Толе стало как-то не по себе от его взгляда и голоса. Ему послышались в нем совсем другие слова: «Ты посмотри на себя, дядя, разуй зенки: ты ведь правой ногой в могиле стоишь».
Толя почувствовал, как задергалось у него левое веко – верный признак неуступчивости, которая столько раз ставила ему в жизни подножки.
– Я историк…
Сигов словно этого слова и ждал.
– Исто-орик… – протянул он. – Штука не в том. Чей историк – вот ведь где собака-то зарыта.
Похоже, что вместо ответа на вопрос он был склонен устроить гостю ликбез.

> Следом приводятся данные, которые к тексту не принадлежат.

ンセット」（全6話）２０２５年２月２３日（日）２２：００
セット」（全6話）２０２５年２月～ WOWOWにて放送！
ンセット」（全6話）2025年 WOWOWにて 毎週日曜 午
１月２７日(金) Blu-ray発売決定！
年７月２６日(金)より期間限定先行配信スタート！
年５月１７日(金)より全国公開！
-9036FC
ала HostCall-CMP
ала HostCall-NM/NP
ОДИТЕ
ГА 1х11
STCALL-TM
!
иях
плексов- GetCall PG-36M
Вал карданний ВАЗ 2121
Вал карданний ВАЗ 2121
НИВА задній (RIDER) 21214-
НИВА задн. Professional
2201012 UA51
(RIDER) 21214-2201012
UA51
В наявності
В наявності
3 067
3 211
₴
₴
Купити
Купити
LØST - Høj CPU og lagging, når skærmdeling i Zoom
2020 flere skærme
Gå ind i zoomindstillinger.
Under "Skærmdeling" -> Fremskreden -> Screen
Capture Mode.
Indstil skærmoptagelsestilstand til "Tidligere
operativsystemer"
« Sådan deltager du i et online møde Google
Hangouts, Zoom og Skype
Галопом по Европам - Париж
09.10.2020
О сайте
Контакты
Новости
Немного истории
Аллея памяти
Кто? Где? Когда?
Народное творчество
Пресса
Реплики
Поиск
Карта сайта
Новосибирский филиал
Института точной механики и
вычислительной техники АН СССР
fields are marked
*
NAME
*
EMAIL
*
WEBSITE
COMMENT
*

– Историк рабочего класса, – как школяр, отозвался Толя.
– Вот. А какая история нужна рабочему классу, знает его авангард – КПСС. Перед тобой, Толя, ее представитель, законно избранный этим классом на высокий руководящий пост. Еще вопросы есть? Давай теперь по коньячку.
Говорилось это покровительственно-несерьезным тоном, который, Толя знал, в любую секунду мог стать официально-приказным, не подлежащим обсуждению. Все зависело от того, насколько хватит у Сигова к нему, Рудвалю, расположения.

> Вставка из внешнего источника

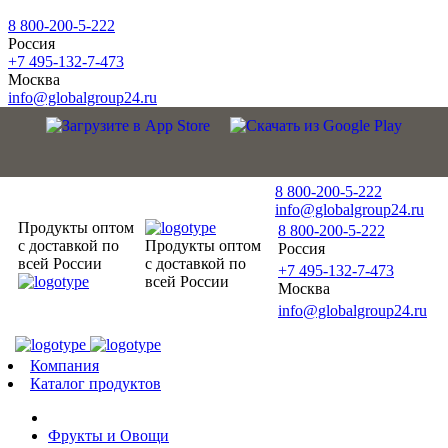
8 800-200-5-222
Россия
+7 495-132-7-473
Москва
info@globalgroup24.ru
8 800-200-5-222
info@globalgroup24.ru
Продукты оптом
8 800-200-5-222
с доставкой по
Продукты оптом
Россия
всей России
с доставкой по
+7 495-132-7-473
всей России
Москва
info@globalgroup24.ru
Компания
Каталог продуктов
Фрукты и Овощи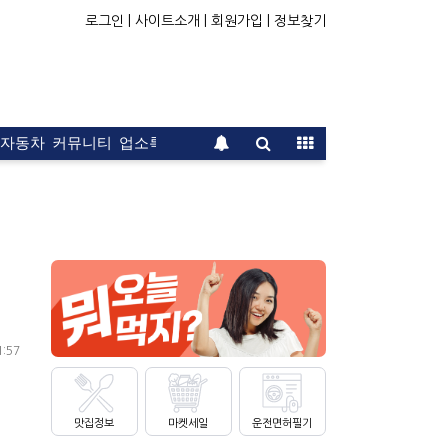
로그인 |
사이트소개 |
회원가입 |
정보찾기
자동차
커뮤니티
업소록
운전면허
문의
광고
1:57
맛집정보
마켓세일
운전면허필기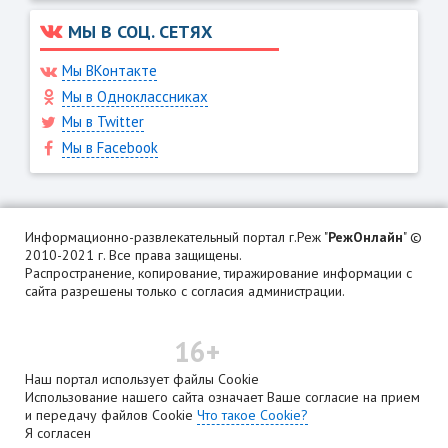
МЫ В СОЦ. СЕТЯХ
Мы ВКонтакте
Мы в Одноклассниках
Мы в Twitter
Мы в Facebook
Информационно-развлекательный портал г.Реж "
РежОнлайн
" ©
2010-2021 г. Все права защищены.
Распространение, копирование, тиражирование информации с
сайта разрешены только с согласия администрации.
16+
Наш портал использует файлы Cookie
Использование нашего сайта означает Ваше согласие на прием
и передачу файлов Cookie
Что такое Cookie?
Я согласен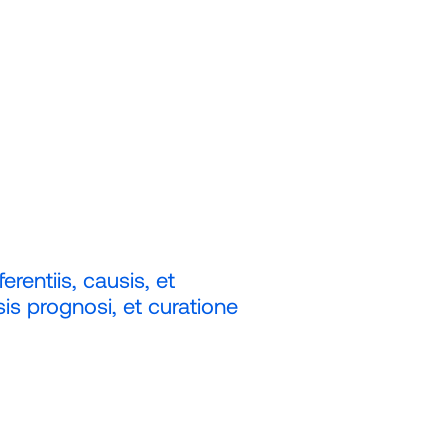
rentiis, causis, et
sis prognosi, et curatione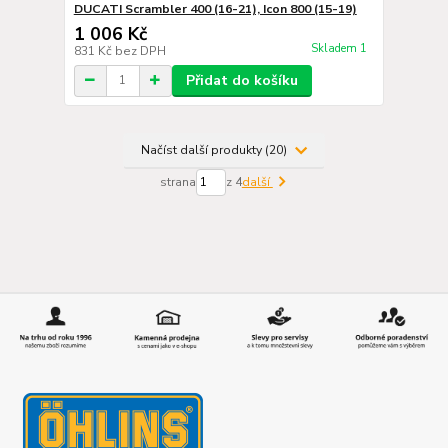
DUCATI Scrambler 400 (16-21), Icon 800 (15-19)
1 006 Kč
Skladem 1
831 Kč
bez DPH
Přidat do košíku
Načíst další produkty (20)
strana
z 4
další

Направляясь к Сигову, он не предполагал, что его конкретный вопрос вызовет дискуссию.
– Рабочему классу не любопытно знать, как погиб один из его героев? – окуляры Рудваля смотрели неуступчиво.
– Давай мы с тобой не будем спрашивать сразу у всего рабочего класса, любопытно ему или нет. Обязательно кто-то поднимет руку и доведет свое любопытство до полного абсурда. Класс, ты ведь понимаешь… Там и галерка есть, двоечники… Как это у апостола Матфея: много званых, но мало избранных. Тебя, надеюсь, не удивляет, что я вместо сочинений Владимира Ильича Ленина обратился к Евангелию? В подлунном мире, Толя, по большому счету ничего не меняется.

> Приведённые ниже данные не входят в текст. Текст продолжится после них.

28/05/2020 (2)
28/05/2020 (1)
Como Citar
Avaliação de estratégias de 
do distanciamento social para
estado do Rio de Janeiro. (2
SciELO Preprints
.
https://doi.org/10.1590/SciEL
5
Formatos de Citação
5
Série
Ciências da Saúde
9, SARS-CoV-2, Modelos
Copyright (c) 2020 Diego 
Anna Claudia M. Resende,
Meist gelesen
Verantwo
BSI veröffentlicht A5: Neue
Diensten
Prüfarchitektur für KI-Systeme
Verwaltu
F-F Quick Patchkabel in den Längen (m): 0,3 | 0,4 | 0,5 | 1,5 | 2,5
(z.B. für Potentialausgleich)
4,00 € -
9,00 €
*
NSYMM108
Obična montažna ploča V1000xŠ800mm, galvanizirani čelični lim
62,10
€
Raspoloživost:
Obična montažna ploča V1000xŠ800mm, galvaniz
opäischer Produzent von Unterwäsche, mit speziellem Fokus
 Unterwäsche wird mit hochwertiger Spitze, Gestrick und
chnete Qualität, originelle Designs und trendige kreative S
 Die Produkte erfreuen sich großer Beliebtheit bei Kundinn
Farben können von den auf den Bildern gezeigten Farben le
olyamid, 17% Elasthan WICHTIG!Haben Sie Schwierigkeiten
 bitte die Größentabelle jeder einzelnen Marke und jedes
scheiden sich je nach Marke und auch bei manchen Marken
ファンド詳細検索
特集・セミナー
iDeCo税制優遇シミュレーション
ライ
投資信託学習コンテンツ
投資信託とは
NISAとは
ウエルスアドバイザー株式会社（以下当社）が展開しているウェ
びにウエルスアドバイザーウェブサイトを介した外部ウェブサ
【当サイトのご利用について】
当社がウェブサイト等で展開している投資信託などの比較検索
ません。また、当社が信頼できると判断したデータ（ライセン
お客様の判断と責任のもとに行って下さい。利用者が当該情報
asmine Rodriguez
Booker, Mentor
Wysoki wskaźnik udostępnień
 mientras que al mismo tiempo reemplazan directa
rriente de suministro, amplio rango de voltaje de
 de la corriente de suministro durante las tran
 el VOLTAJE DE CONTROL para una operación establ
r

– Так я ведь не в класс пришел… Меня класс коньячком бы не баловал…
– Во-от. Ты все правильно сделал. Четыре тебе за это с плюсом. А мнение партии, авангарда рабочего класса, такое, – голос хозяина отвердел: – биография красногвардейца Николая Антоновича Сигова, зверски замученного кулацким отродьем, написана, многократно опубликована, выбита на памятной доске и вопросов не вызывает.
«Почему же у тебя, Сигов, шлепанец-то дергается?» – мелькнуло у Толи, но спросил он другое:
– А за что тогда четыре, Григорий Николаевич?
Сигов усмехнулся и с трудом заставил себя промолчать, не сказать то, что просилось с языка: «Высший балл, дядя, мы ставим только на поминках».
Он смотрел на Толю прямо, мягкими карими глазами. На его заострившиеся скулы, серое лицо. Только еще глаза гостя лихорадочно блестели за большими окулярами очков. Сигов мог поднять трубку, набрать номер спецбольницы и через полчаса Толя оказался бы в отдельной палате с видом на городской пруд. И профессора в белых халатах, по крайней мере, скрасили бы лукавыми процедурами его последние дни. Но Толя Рудваль, инструктор Дома детского творчества, был далеко не их контингент. Ему полагалась общая палата городской больницы.
«Партии нужна чистота социального эксперимента».
В полдень следующего дня Толя позвонил в филиал областного госархова.
– Танечка, мне бы на минуту «Дело» №32 из 43-го фонда.
Прошло довольно много времени. Трубка все молчала, в ней слышались только далекие голоса. Наконец:
– Алло, Анатолий Романович, а вы ничего не путаете? Нет у нас в архиве «Дела» с таким номером. Вы когда его смотрели?
Толя не удивился и не стал распространяться, звонить заведующему. В последние дни живые силы почти оставили его. «А был ли мальчик? – вяло усмехнувшись, сказал он вслух. – Может, мальчика Коляна в лесу-то и не было».
Вечером Наталья вызвала «скорую».
Сигову она позвонила через сутки, утром, застав его еще дома.
– Григорий Николаевич, Толя ночью умер.
– Не может быть! – услышала тревожный голос. – Ведь мы с ним третьего дня вот в этом кабинете за коньячком… Наши искренние соболезнования, Наталья Егоровна. Ни о чем не беспокойтесь: некролог, похороны, поминки город возьмет на себя. Анатолий Романович так много сделал для города. И так рано ушел. Так рано…
Положив трубку, Сигов что-то черкнул в записной книжке и пошел одеваться в переднюю. Тая вышла проводить мужа. Еще не прибранная после сна. Халатик не запахнут. Сигов секунду смотрел, умиляясь, потом не удержался, обнял жену.
– Ну ты у меня, Тайка!.. – и вышел из дома.